Here’s how Godin starts:

“You may be purchasing services from people with magical talents (artists) and it’s a mistake to confuse them with vendors.

As we get more and more service oriented, it’s an easy mistake to make. …sometimes the person you’re working with is a vendor, and sometimes they’re not–they’re an artist, “the talent.”

A vendor is someone who exists to sell you something. It doesn’t always matter to the vendor what’s being sold, as long as it’s being sold and paid for.”

I love a dichotomy as much as the next guy but once again we’ve strayed into the arena of logical fallacies; Godin has proposed a false dichotomy. True dichotomies–think male/female, cleric/layman, one-time buyer/repeat customer–are mutually exclusive.  That suggests a question: does an advertising agency exist to sell the talents of its staff or does it exist so the people with ‘magical talents’ know where they are supposed to gather?

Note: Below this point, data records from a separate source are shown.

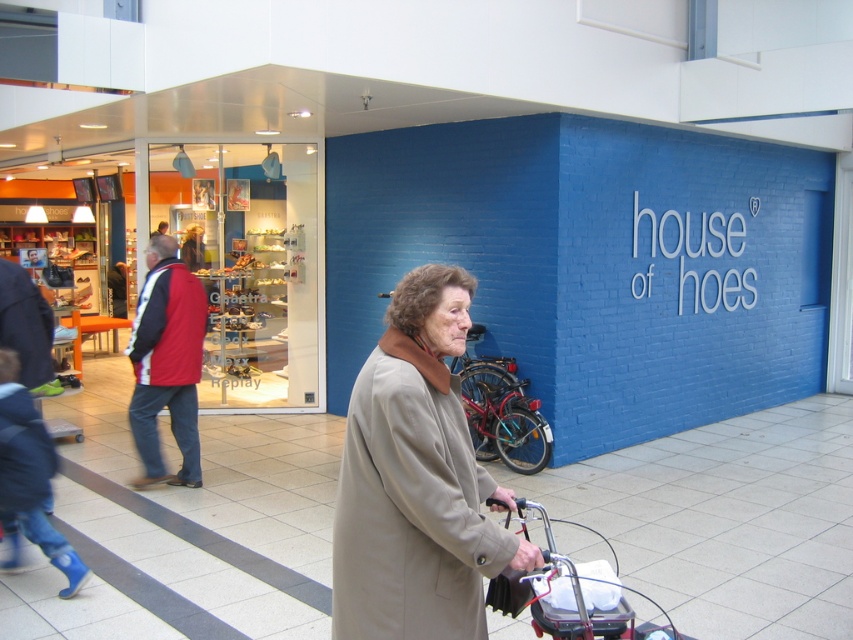
Based on the photo, is beige wool coat at center wider than red jacket at left?

Yes, beige wool coat at center is wider than red jacket at left.

Which is below, beige wool coat at center or red jacket at left?

beige wool coat at center is lower down.

Between point (460, 355) and point (140, 301), which one is positioned behind?

The point (140, 301) is more distant.

You are a GUI agent. You are given a task and a screenshot of the screen. Output one action in this format:
    pyautogui.click(x=<x>, y=<y>)
    Task: Click on the beige wool coat at center
    Image resolution: width=853 pixels, height=640 pixels.
    Given the screenshot: What is the action you would take?
    pyautogui.click(x=416, y=481)

Can you confirm if matte glass shoe display at left is smaller than red jacket at left?

No.

Is point (247, 394) in front of point (155, 428)?

No, it is not.

Find the location of a particular element. matte glass shoe display at left is located at coordinates (189, 257).

Measure the distance between beige wool coat at center and metallic silver baby carriage at lower center.

beige wool coat at center and metallic silver baby carriage at lower center are 15.55 inches apart from each other.

Measure the distance between point (x=509, y=552) and camera.

A distance of 2.36 meters exists between point (x=509, y=552) and camera.

You are a GUI agent. You are given a task and a screenshot of the screen. Output one action in this format:
    pyautogui.click(x=<x>, y=<y>)
    Task: Click on the beige wool coat at center
    
    Given the screenshot: What is the action you would take?
    pyautogui.click(x=416, y=481)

You probably see my point. In a commercial society everyone is selling something. I understand the appeal of this outlook–especially to the Creative Department–but I truly believe it lies at the root of all agency/client dysfunction. An honest accounting requires we admit there are bad agencies and fabulous vendors. Is the pressman who saved your brochure with a blanket adjustment any less creative than the art director who conceived it? Printers always fall into the category of vendor and yet that sort of thing happens. Patrick Fultz was closer to the truth when he said everything is creative. (He’s still saying it.)

The larger point Godin makes–that you’ll get better work from people if you treat them well–is important and always bears repeating but it’s hardly new. Emotional intelligence. Everything I need to Know I Learned in Kindergarten. Kant’s categorical imperative. The Gospels. Pick your poison: it’s all do unto others.

Why then the poor logic and the appeal to ‘magic?’ On the logical front Godin’s in good company; arguing the false alternative is a favorite rhetorical trope of President Obama. Presidential use, however, doesn’t make the construct any more logical and it always sticks out like a sore thumb. Maybe it strikes the users as persuasive, it always makes me look for the weakness in the argument.

In this case that’s magic. Sergio Zyman famously said,  “Marketing is not magic, and marketers do themselves no favor when they pretend that it is. There’s nothing mysterious about it.” Count me in that camp. I think you’ll find a host of familiar names there, none of whom I recall speaking of magic, including  John Caples, Claude Hopkins, David Ogilvy, Rosser Reeves and James Webb Young.